#### [Assignment]
An exact copy of the data is required, with no pictures in it.

#### [Data shown]
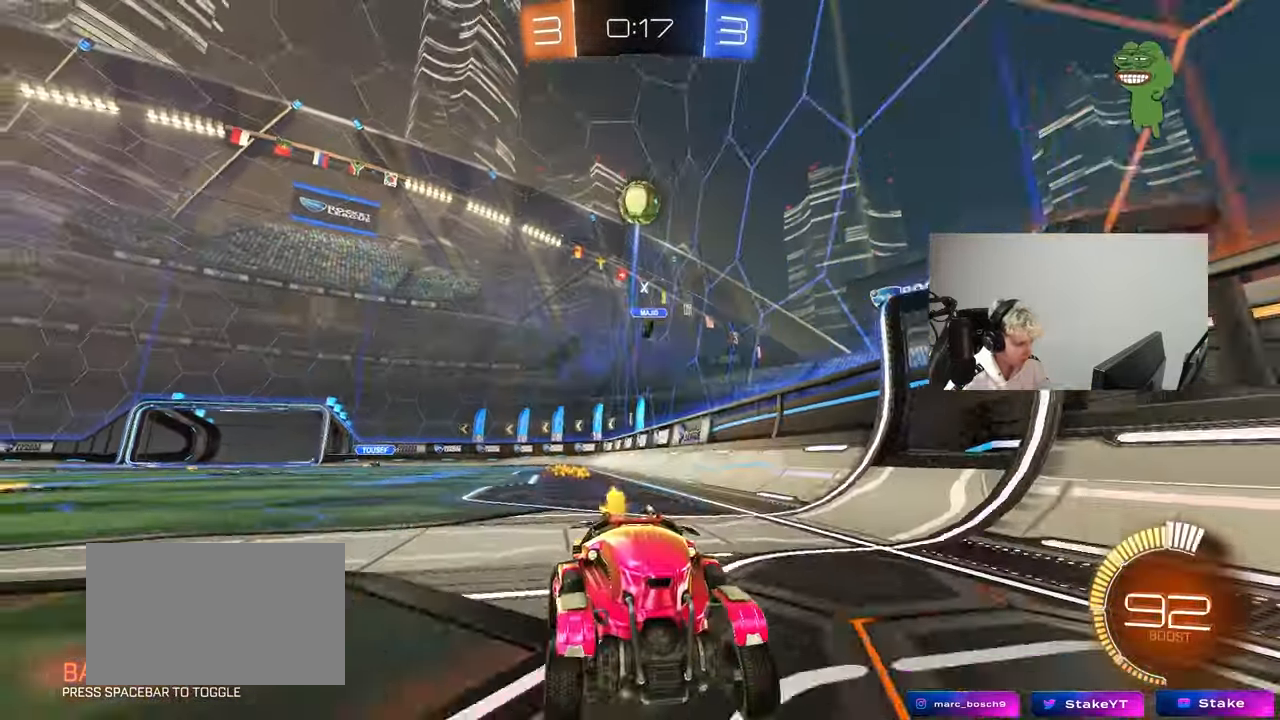
{"keys": ["w"], "mouse": ["left"], "mouse_move": "still", "events": [[117, "d", "up"], [167, "a", "down"], [217, "space", "down"], [317, "a", "up"], [350, "space", "up"], [400, "mouse_left", "up"], [500, "mouse_left", "down"]]}
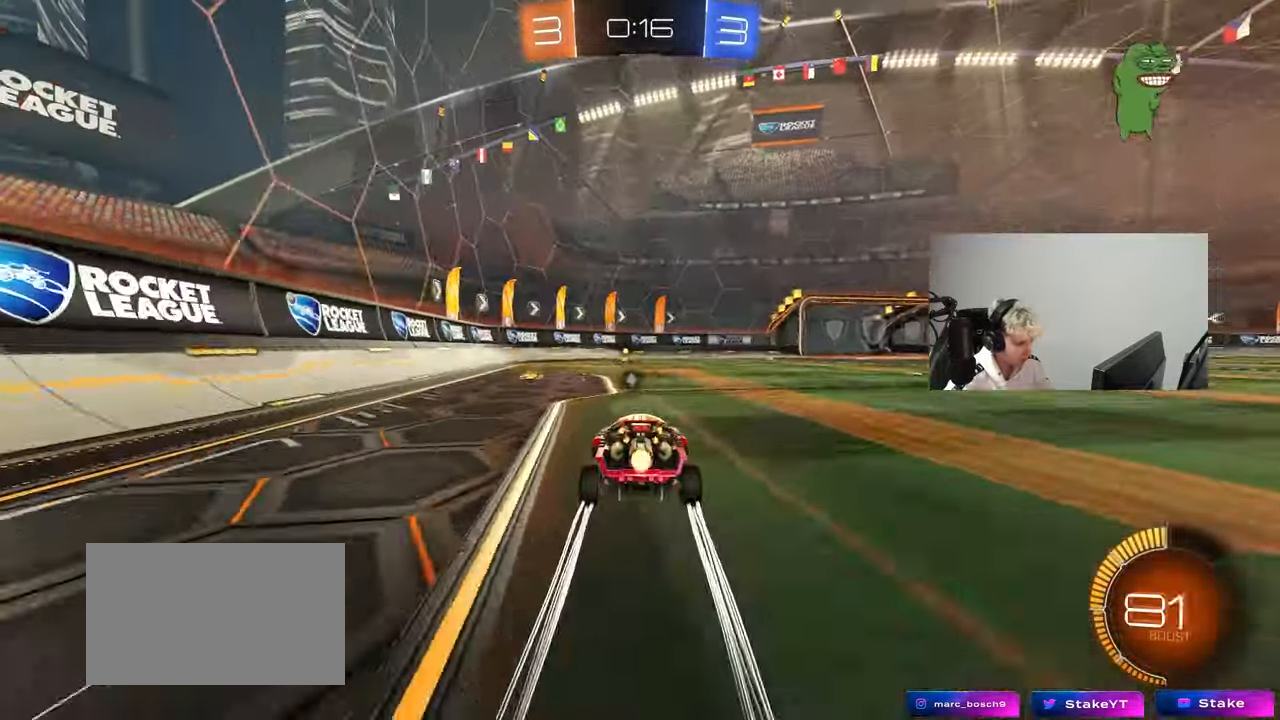
{"keys": ["space", "w"], "mouse": [], "mouse_move": "still", "events": [[133, "a", "down"], [133, "mouse_left", "up"], [233, "a", "up"], [283, "d", "down"], [367, "d", "up"], [417, "space", "down"]]}
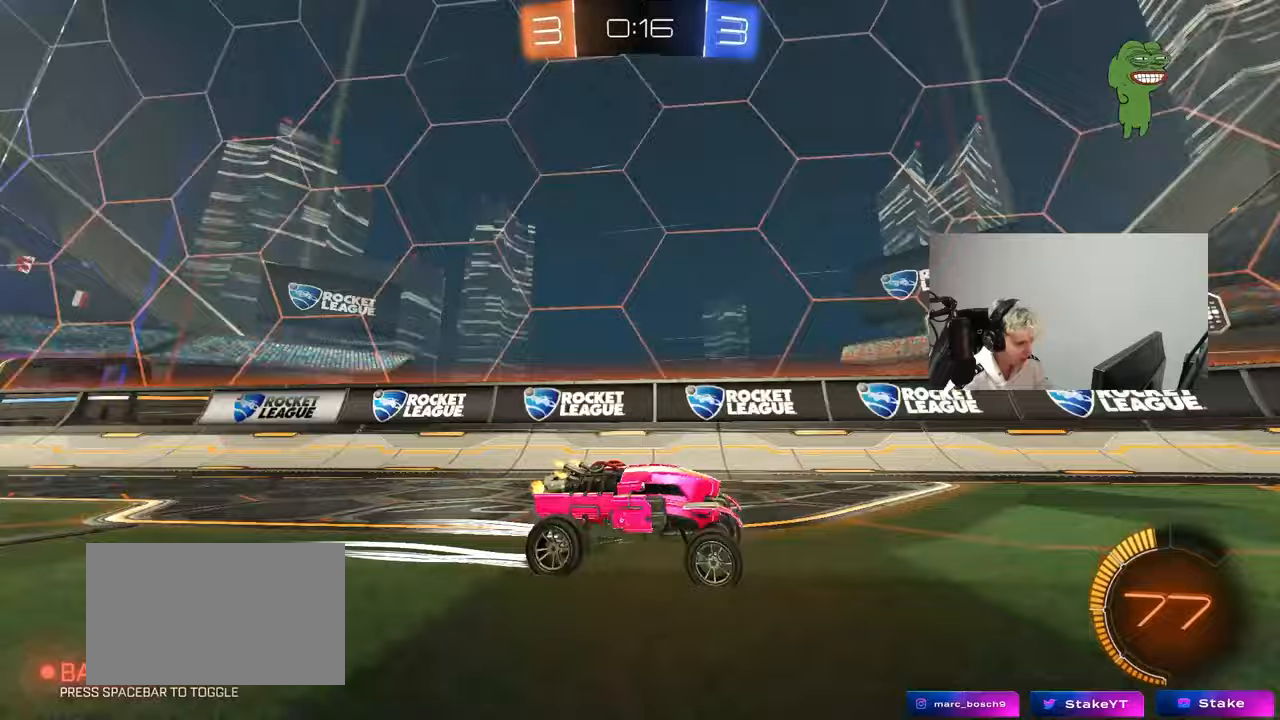
{"keys": ["d", "s"], "mouse": [], "mouse_move": "still", "events": [[100, "space", "up"], [200, "a", "down"], [300, "a", "up"], [300, "w", "up"], [433, "s", "down"], [483, "d", "down"]]}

#### [Solved exercise]
{"keys": ["w"], "mouse": ["left"], "mouse_move": "still", "events": [[117, "d", "up"], [167, "a", "down"], [217, "space", "down"], [317, "a", "up"], [350, "space", "up"], [400, "mouse_left", "up"], [500, "mouse_left", "down"]]}
{"keys": ["space", "w"], "mouse": [], "mouse_move": "still", "events": [[133, "a", "down"], [133, "mouse_left", "up"], [233, "a", "up"], [283, "d", "down"], [367, "d", "up"], [417, "space", "down"]]}
{"keys": ["d", "s"], "mouse": [], "mouse_move": "still", "events": [[100, "space", "up"], [200, "a", "down"], [300, "a", "up"], [300, "w", "up"], [433, "s", "down"], [483, "d", "down"]]}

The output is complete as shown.